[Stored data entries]
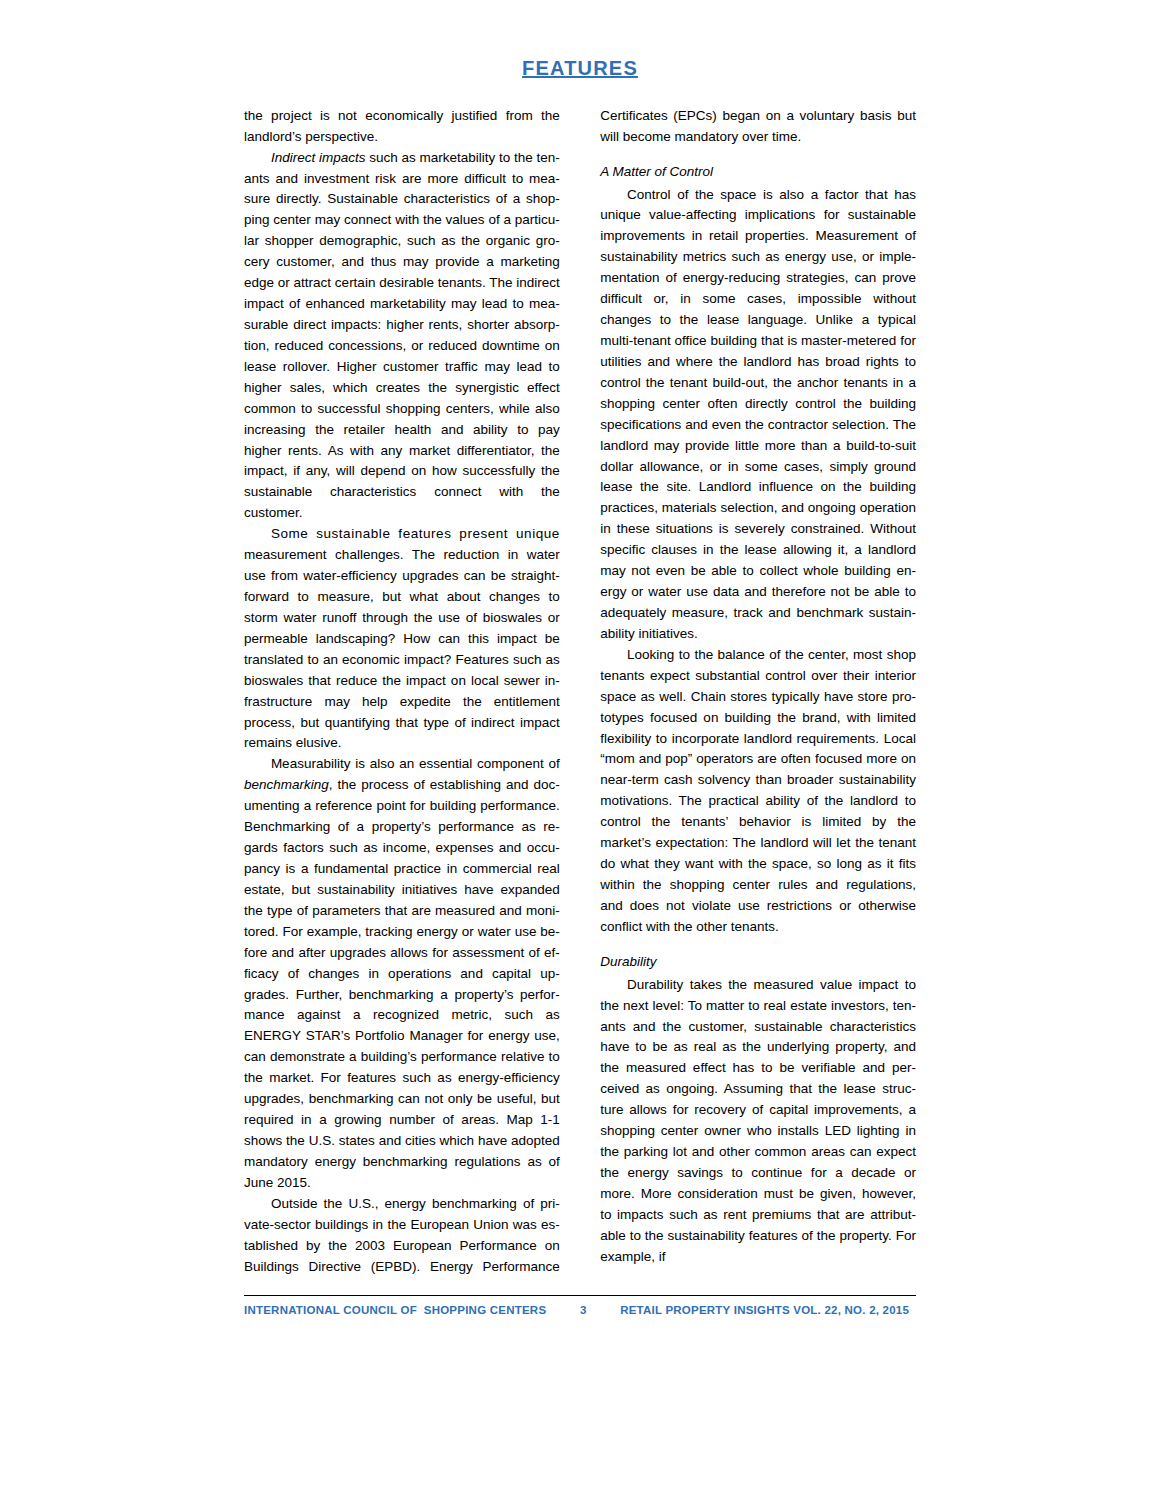FEATURES
the project is not economically justified from the landlord’s perspective.
Indirect impacts such as marketability to the tenants and investment risk are more difficult to measure directly. Sustainable characteristics of a shopping center may connect with the values of a particular shopper demographic, such as the organic grocery customer, and thus may provide a marketing edge or attract certain desirable tenants. The indirect impact of enhanced marketability may lead to measurable direct impacts: higher rents, shorter absorption, reduced concessions, or reduced downtime on lease rollover. Higher customer traffic may lead to higher sales, which creates the synergistic effect common to successful shopping centers, while also increasing the retailer health and ability to pay higher rents. As with any market differentiator, the impact, if any, will depend on how successfully the sustainable characteristics connect with the customer.
Some sustainable features present unique measurement challenges. The reduction in water use from water-efficiency upgrades can be straightforward to measure, but what about changes to storm water runoff through the use of bioswales or permeable landscaping? How can this impact be translated to an economic impact? Features such as bioswales that reduce the impact on local sewer infrastructure may help expedite the entitlement process, but quantifying that type of indirect impact remains elusive.
Measurability is also an essential component of benchmarking, the process of establishing and documenting a reference point for building performance. Benchmarking of a property’s performance as regards factors such as income, expenses and occupancy is a fundamental practice in commercial real estate, but sustainability initiatives have expanded the type of parameters that are measured and monitored. For example, tracking energy or water use before and after upgrades allows for assessment of efficacy of changes in operations and capital upgrades. Further, benchmarking a property’s performance against a recognized metric, such as ENERGY STAR’s Portfolio Manager for energy use, can demonstrate a building’s performance relative to the market. For features such as energy-efficiency upgrades, benchmarking can not only be useful, but required in a growing number of areas. Map 1-1 shows the U.S. states and cities which have adopted mandatory energy benchmarking regulations as of June 2015.
Outside the U.S., energy benchmarking of private-sector buildings in the European Union was established by the 2003 European Performance on Buildings Directive (EPBD). Energy Performance Certificates (EPCs) began on a voluntary basis but will become mandatory over time.
A Matter of Control
Control of the space is also a factor that has unique value-affecting implications for sustainable improvements in retail properties. Measurement of sustainability metrics such as energy use, or implementation of energy-reducing strategies, can prove difficult or, in some cases, impossible without changes to the lease language. Unlike a typical multi-tenant office building that is master-metered for utilities and where the landlord has broad rights to control the tenant build-out, the anchor tenants in a shopping center often directly control the building specifications and even the contractor selection. The landlord may provide little more than a build-to-suit dollar allowance, or in some cases, simply ground lease the site. Landlord influence on the building practices, materials selection, and ongoing operation in these situations is severely constrained. Without specific clauses in the lease allowing it, a landlord may not even be able to collect whole building energy or water use data and therefore not be able to adequately measure, track and benchmark sustainability initiatives.
Looking to the balance of the center, most shop tenants expect substantial control over their interior space as well. Chain stores typically have store prototypes focused on building the brand, with limited flexibility to incorporate landlord requirements. Local “mom and pop” operators are often focused more on near-term cash solvency than broader sustainability motivations. The practical ability of the landlord to control the tenants’ behavior is limited by the market’s expectation: The landlord will let the tenant do what they want with the space, so long as it fits within the shopping center rules and regulations, and does not violate use restrictions or otherwise conflict with the other tenants.
Durability
Durability takes the measured value impact to the next level: To matter to real estate investors, tenants and the customer, sustainable characteristics have to be as real as the underlying property, and the measured effect has to be verifiable and perceived as ongoing. Assuming that the lease structure allows for recovery of capital improvements, a shopping center owner who installs LED lighting in the parking lot and other common areas can expect the energy savings to continue for a decade or more. More consideration must be given, however, to impacts such as rent premiums that are attributable to the sustainability features of the property. For example, if
INTERNATIONAL COUNCIL OF SHOPPING CENTERS 3 RETAIL PROPERTY INSIGHTS VOL. 22, NO. 2, 2015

- [Instructions to follow]: Wherever the word "from" appears in the records above, copy that line.

- [Result for this task]:
the project is not economically justified from the landlord’s perspective.
Some sustainable features present unique measurement challenges. The reduction in water use from water-efficiency upgrades can be straightforward to measure, but what about changes to storm water runoff through the use of bioswales or permeable landscaping? How can this impact be translated to an economic impact? Features such as bioswales that reduce the impact on local sewer infrastructure may help expedite the entitlement process, but quantifying that type of indirect impact remains elusive.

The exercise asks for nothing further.